> **Task item**
Copy the text of every entry below word for word, leaving out the pictures.

> **Data listing**
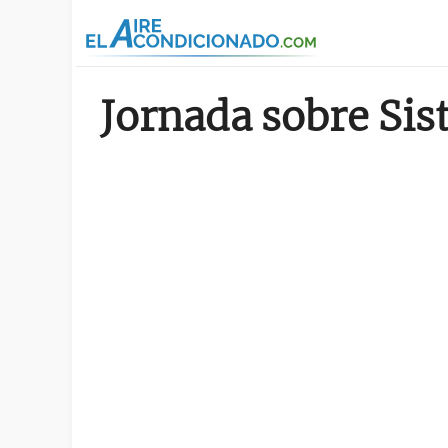
Pasar al contenido principal
Jornada sobre Sis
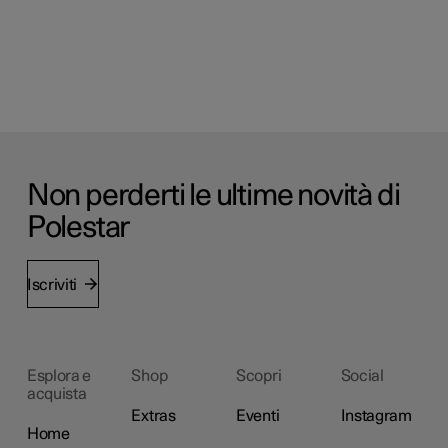
Non perderti le ultime novità di
Polestar
Iscriviti
Esplora e
Shop
Scopri
Social
acquista
Extras
Eventi
Instagram
Home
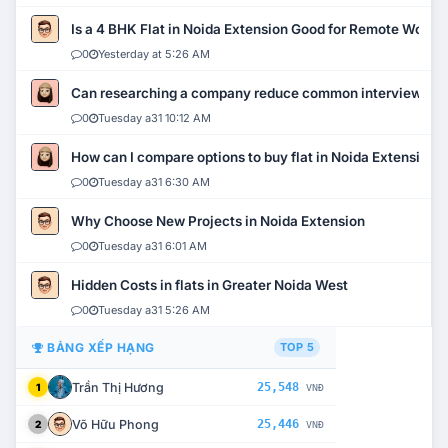
Is a 4 BHK Flat in Noida Extension Good for Remote Work?
0
Yesterday at 5:26 AM
Can researching a company reduce common interview mi
0
Tuesday a31 10:12 AM
How can I compare options to buy flat in Noida Extension?
0
Tuesday a31 6:30 AM
Why Choose New Projects in Noida Extension
0
Tuesday a31 6:01 AM
Hidden Costs in flats in Greater Noida West
0
Tuesday a31 5:26 AM
BẢNG XẾP HẠNG
TOP 5
Trần Thị Hương
25,548
1
VNĐ
Võ Hữu Phong
25,446
2
VNĐ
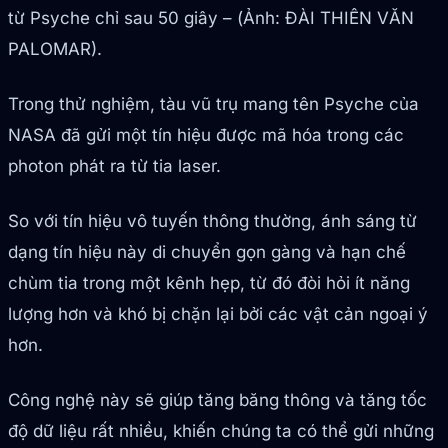
từ Psyche chỉ sau 50 giây – (Ảnh: ĐÀI THIÊN VĂN
PALOMAR).
Trong thử nghiệm, tàu vũ trụ mang tên Psyche của
NASA đã gửi một tín hiệu được mã hóa trong các
photon phát ra từ tia laser.
So với tín hiệu vô tuyến thông thường, ánh sáng từ
dạng tín hiệu này di chuyển gọn gàng và hạn chế
chùm tia trong một kênh hẹp, từ đó đòi hỏi ít năng
lượng hơn và khó bị chặn lại bởi các vật cản ngoại ý
hơn.
Công nghệ này sẽ giúp tăng băng thông và tăng tốc
độ dữ liệu rất nhiều, khiến chúng ta có thể gửi những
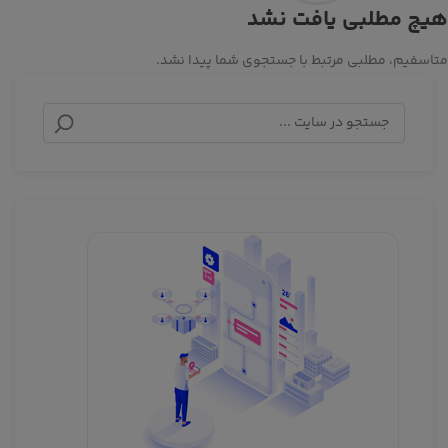
هیچ مطلبی یافت نشد
متاسفیم، مطلبی مرتبط با جستجوی شما پیدا نشد.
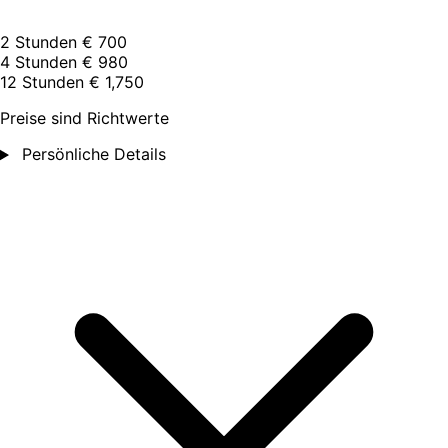
2 Stunden
€ 700
4 Stunden
€ 980
12 Stunden
€ 1,750
Preise sind Richtwerte
Persönliche Details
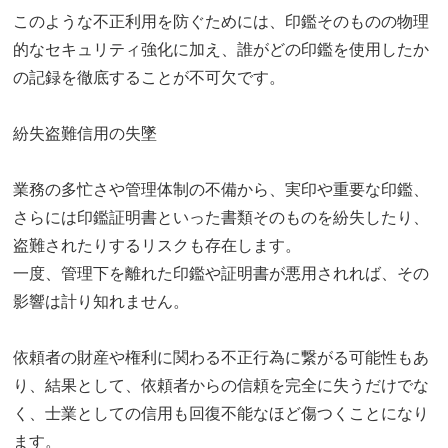
このような不正利用を防ぐためには、印鑑そのものの物理
的なセキュリティ強化に加え、誰がどの印鑑を使用したか
の記録を徹底することが不可欠です。
紛失盗難信用の失墜
業務の多忙さや管理体制の不備から、実印や重要な印鑑、
さらには印鑑証明書といった書類そのものを紛失したり、
盗難されたりするリスクも存在します。
一度、管理下を離れた印鑑や証明書が悪用されれば、その
影響は計り知れません。
依頼者の財産や権利に関わる不正行為に繋がる可能性もあ
り、結果として、依頼者からの信頼を完全に失うだけでな
く、士業としての信用も回復不能なほど傷つくことになり
ます。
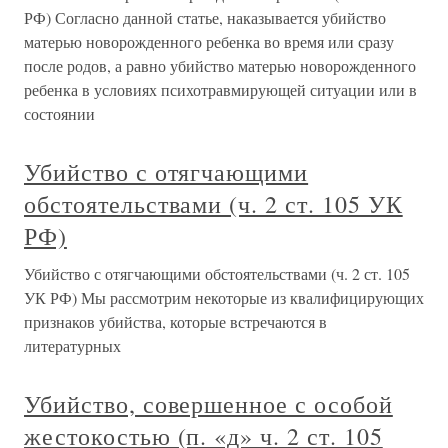
РФ) Согласно данной статье, наказывается убийство
матерью новорожденного ребенка во время или сразу
после родов, а равно убийство матерью новорожденного
ребенка в условиях психотравмирующей ситуации или в
состоянии
Убийство с отягчающими
обстоятельствами (ч. 2 ст. 105 УК
РФ)
Убийство с отягчающими обстоятельствами (ч. 2 ст. 105
УК РФ) Мы рассмотрим некоторые из квалифицирующих
признаков убийства, которые встречаются в
литературных
Убийство, совершенное с особой
жестокостью (п. «д» ч. 2 ст. 105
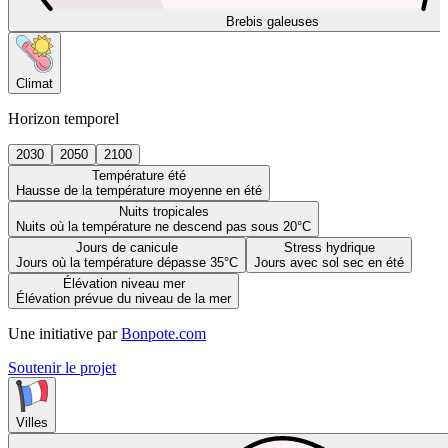
Brebis galeuses
Climat
Horizon temporel
2030
2050
2100
Température été
Hausse de la température moyenne en été
Nuits tropicales
Nuits où la température ne descend pas sous 20°C
Jours de canicule
Stress hydrique
Jours où la température dépasse 35°C
Jours avec sol sec en été
Élévation niveau mer
Élévation prévue du niveau de la mer
Une initiative par
Bonpote.com
Soutenir le projet
Villes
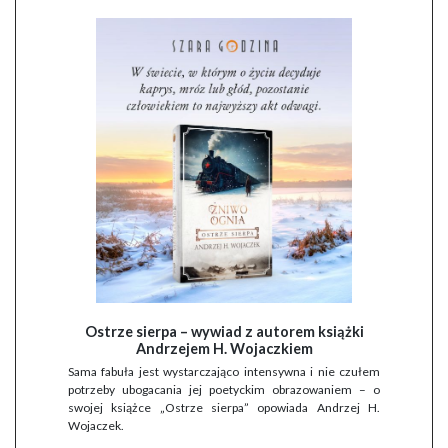
Ostrze sierpa – wywiad z autorem książki
Andrzejem H. Wojaczkiem
Sama fabuła jest wystarczająco intensywna i nie czułem
potrzeby ubogacania jej poetyckim obrazowaniem – o
swojej książce „Ostrze sierpa” opowiada Andrzej H.
Wojaczek.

> **Problem solution**
Pasar al contenido principal
Jornada sobre Sis
Non perderti le ultime novità di
Polestar
Iscriviti
Esplora e
Shop
Scopri
Social
acquista
Extras
Eventi
Instagram
Home
Is a 4 BHK Flat in Noida Extension Good for Remote Work?
0
Yesterday at 5:26 AM
Can researching a company reduce common interview mi
0
Tuesday a31 10:12 AM
How can I compare options to buy flat in Noida Extension?
0
Tuesday a31 6:30 AM
Why Choose New Projects in Noida Extension
0
Tuesday a31 6:01 AM
Hidden Costs in flats in Greater Noida West
0
Tuesday a31 5:26 AM
BẢNG XẾP HẠNG
TOP 5
Trần Thị Hương
25,548
1
VNĐ
Võ Hữu Phong
25,446
2
VNĐ
từ Psyche chỉ sau 50 giây – (Ảnh: ĐÀI THIÊN VĂN
PALOMAR).
Trong thử nghiệm, tàu vũ trụ mang tên Psyche của
NASA đã gửi một tín hiệu được mã hóa trong các
photon phát ra từ tia laser.
So với tín hiệu vô tuyến thông thường, ánh sáng từ
dạng tín hiệu này di chuyển gọn gàng và hạn chế
chùm tia trong một kênh hẹp, từ đó đòi hỏi ít năng
lượng hơn và khó bị chặn lại bởi các vật cản ngoại ý
hơn.
Công nghệ này sẽ giúp tăng băng thông và tăng tốc
độ dữ liệu rất nhiều, khiến chúng ta có thể gửi những
هیچ مطلبی یافت نشد
متاسفیم، مطلبی مرتبط با جستجوی شما پیدا نشد.
2 Stunden
€ 700
4 Stunden
€ 980
12 Stunden
€ 1,750
Preise sind Richtwerte
Persönliche Details
このような不正利用を防ぐためには、印鑑そのものの物理
的なセキュリティ強化に加え、誰がどの印鑑を使用したか
の記録を徹底することが不可欠です。
紛失盗難信用の失墜
業務の多忙さや管理体制の不備から、実印や重要な印鑑、
さらには印鑑証明書といった書類そのものを紛失したり、
盗難されたりするリスクも存在します。
一度、管理下を離れた印鑑や証明書が悪用されれば、その
影響は計り知れません。
依頼者の財産や権利に関わる不正行為に繋がる可能性もあ
り、結果として、依頼者からの信頼を完全に失うだけでな
く、士業としての信用も回復不能なほど傷つくことになり
ます。
РФ) Согласно данной статье, наказывается убийство
матерью новорожденного ребенка во время или сразу
после родов, а равно убийство матерью новорожденного
ребенка в условиях психотравмирующей ситуации или в
состоянии
Убийство с отягчающими
обстоятельствами (ч. 2 ст. 105 УК
РФ)
Убийство с отягчающими обстоятельствами (ч. 2 ст. 105
УК РФ) Мы рассмотрим некоторые из квалифицирующих
признаков убийства, которые встречаются в
литературных
Убийство, совершенное с особой
жестокостью (п. «д» ч. 2 ст. 105
Brebis galeuses
Climat
Horizon temporel
2030
2050
2100
Température été
Hausse de la température moyenne en été
Nuits tropicales
Nuits où la température ne descend pas sous 20°C
Jours de canicule
Stress hydrique
Jours où la température dépasse 35°C
Jours avec sol sec en été
Élévation niveau mer
Élévation prévue du niveau de la mer
Une initiative par
Bonpote.com
Soutenir le projet
Villes
Ostrze sierpa – wywiad z autorem książki
Andrzejem H. Wojaczkiem
Sama fabuła jest wystarczająco intensywna i nie czułem
potrzeby ubogacania jej poetyckim obrazowaniem – o
swojej książce „Ostrze sierpa” opowiada Andrzej H.
Wojaczek.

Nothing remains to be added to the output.